§ **Aufgabenstellung**: Aktualisiere den Abschnitt aus dem Text über das Clavichord, der bei den Worten „Der angeschlagene Ton“ einsetzt und nach „Dämpfungseffekt tritt ein.“ endet. Ersetze darin „Tangente“ durch „Metallzunge“ und gib den Abschnitt vollständig wieder.

§ **Textauszug**:
++++++

Damit der zweite, links der Tangente liegende Teil der Saite nicht mitklingt, wird er mit durch die Saiten geflochtenen Filz- oder Tuchstreifen (6) abgedämpft.
Der angeschlagene Ton klingt so lange, wie die Taste gedrückt ist, also die Tangente an der Saite anliegt. Wird die Taste losgelassen, löst sich die Tangente wieder von der Saite; der klingende und der mit einem Filzstreifen abgedämpfte Teil der Saite hängen wieder ungetrennt zusammen und der Dämpfungseffekt tritt ein.
Geschichte
Das Clavichord ist eines der ältesten besaiteten Tasteninstrumente und ging aus der Mechanisierung von Psalterium und Monochord, einem Mess- und Demonstrationsinstrument des Altertums, hervor. Beim Monochord wird zur Erzeugung verschiedener Töne auf einer Saite ein die klingende Länge abteilender Steg an jeweils verschiedenen Stellen der Saite angebracht. Das Clavichord greift diese Idee auf und verbindet jedoch die beweglichen Stege (hier: die Tangenten) mit Tasten unter gleichzeitiger Vermehrung der Saitenanzahl.
Der Name „Clavichord“ wurde erstmals 1396 nachweisbar verwendet. Das älteste erhaltene Clavichord, gebaut 1543 von Dominicus Pisaurensis, befindet sich heute im Musikinstrumentenmuseum in Leipzig. Bedeutende Clavichordbauer waren etwa Johann Adolph Hass in Hamburg, Gottfried Silbermann in Freiberg (Sachsen) oder Christian Gottlob Hubert in Ansbach.
Das Clavichord spielte seit seiner Entwicklung, besonders aber im 17. und 18. Jahrhundert eine große Rolle in der häuslichen Musik, die vergleichbar mit der späteren des heutigen Klaviers ist. Davon zeugt auch die Verwendung des Begriffs „Clavier“, der bis ins 19. Jahrhundert hinein oft ein Clavichord bezeichnet. Das Clavichord war aufgrund seiner Konstruktion billiger als andere Tasteninstrumente, insbesondere das Cembalo, und fand somit als Übeinstrument große Verbreitung. Bis zum Ausgang des 18. Jahrhunderts war das Instrument fast in ganz Europa weit verbreitet.

++++++

§ **Gespeicherte Daten**:

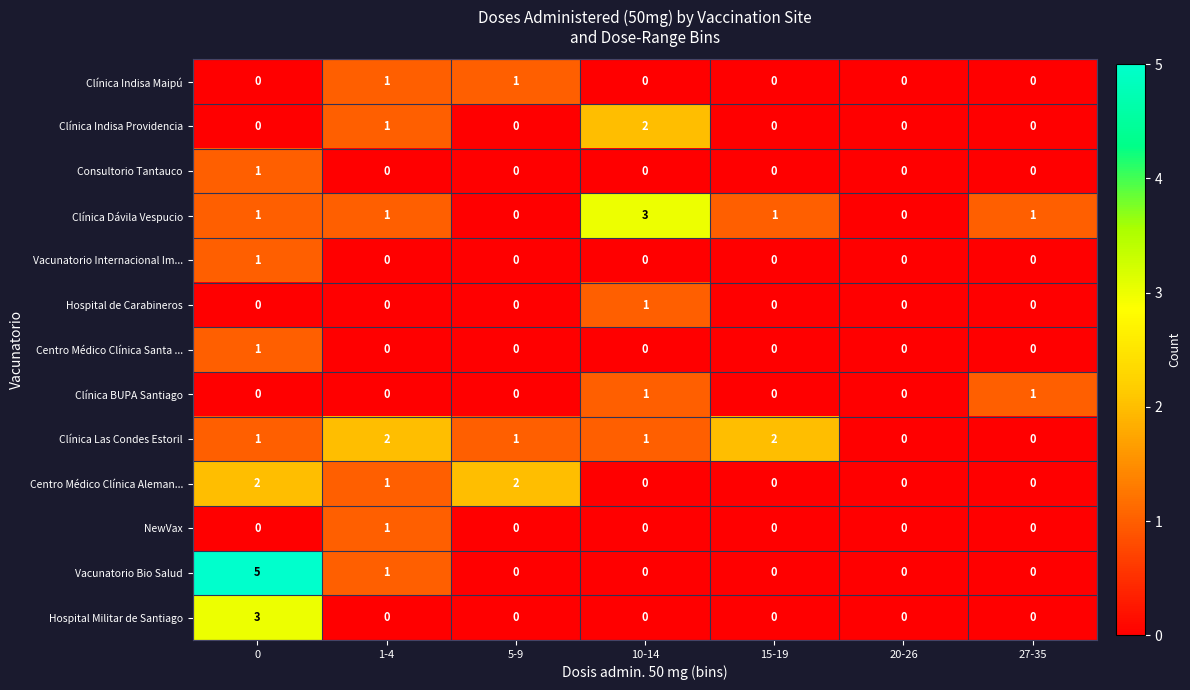

How many Consultorio Tantauco values are between 0 and 1?

7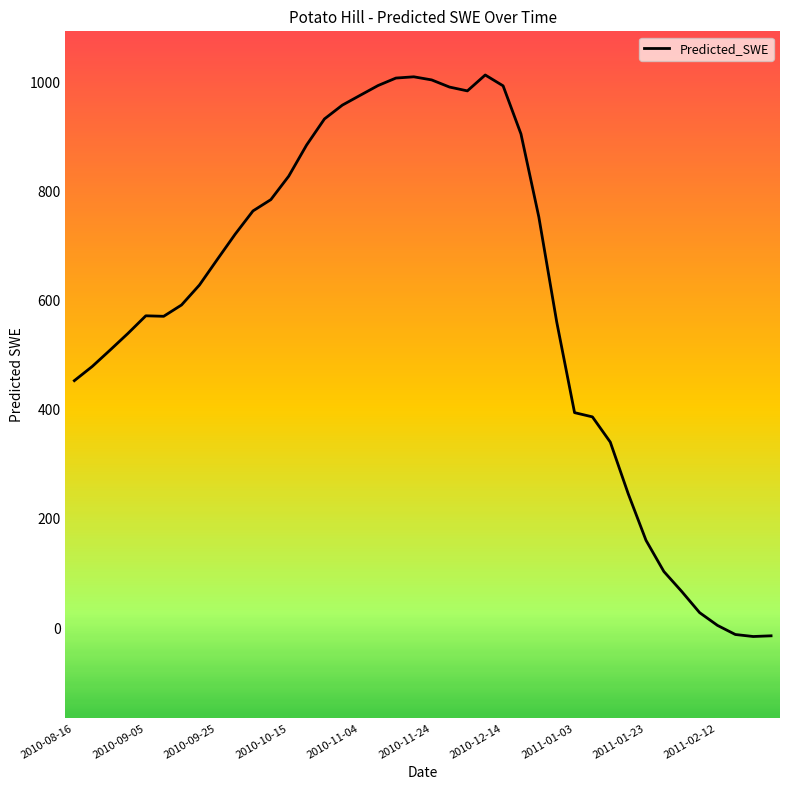

What is the maximum value shown in the chart?

1013.5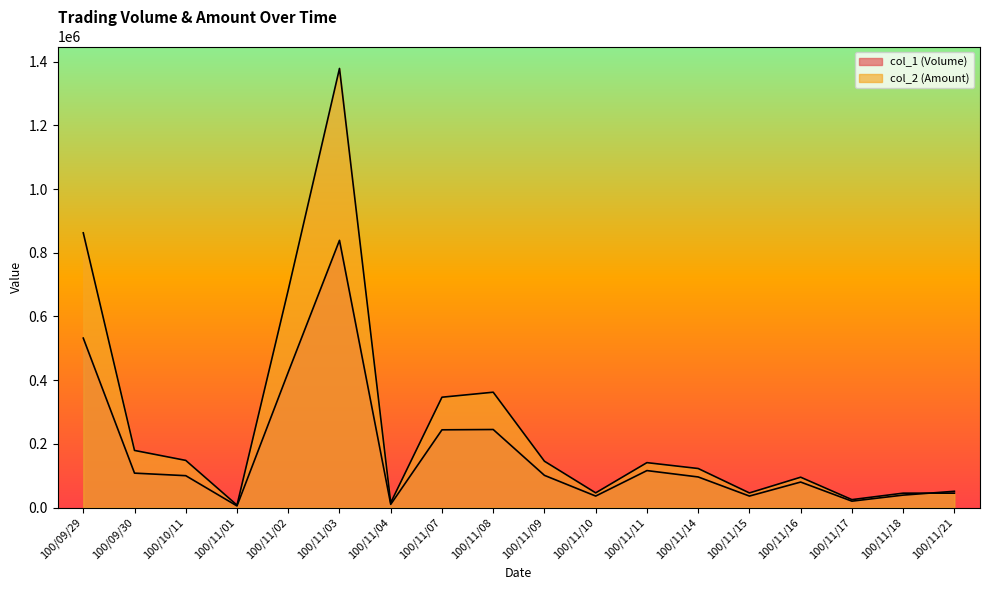

At how many categories does at least one series exceed 1029125?

1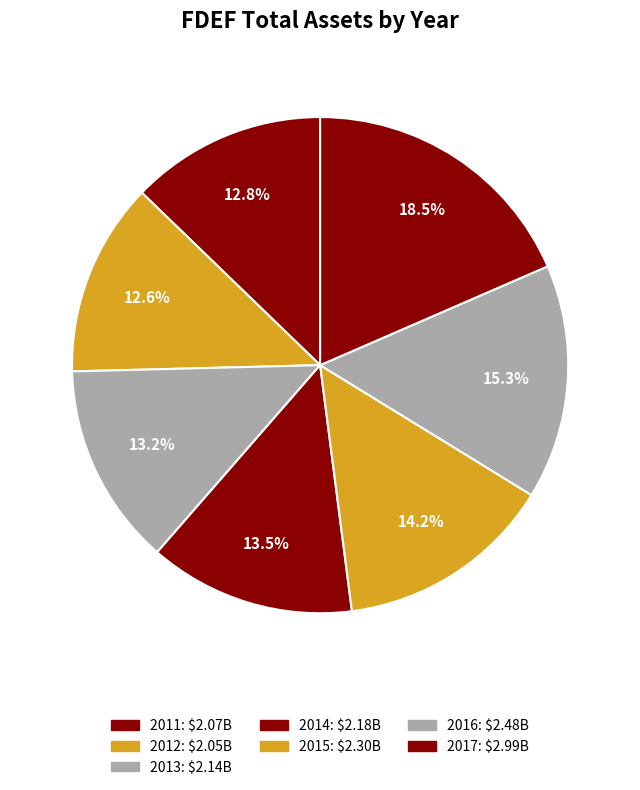

Rank the categories by value from lowest to highest.

2012, 2011, 2013, 2014, 2015, 2016, 2017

++++++

§ **Ergebnis**:
Der angeschlagene Ton klingt so lange, wie die Taste gedrückt ist, also die Metallzunge an der Saite anliegt. Wird die Taste losgelassen, löst sich die Metallzunge wieder von der Saite; der klingende und der mit einem Filzstreifen abgedämpfte Teil der Saite hängen wieder ungetrennt zusammen und der Dämpfungseffekt tritt ein.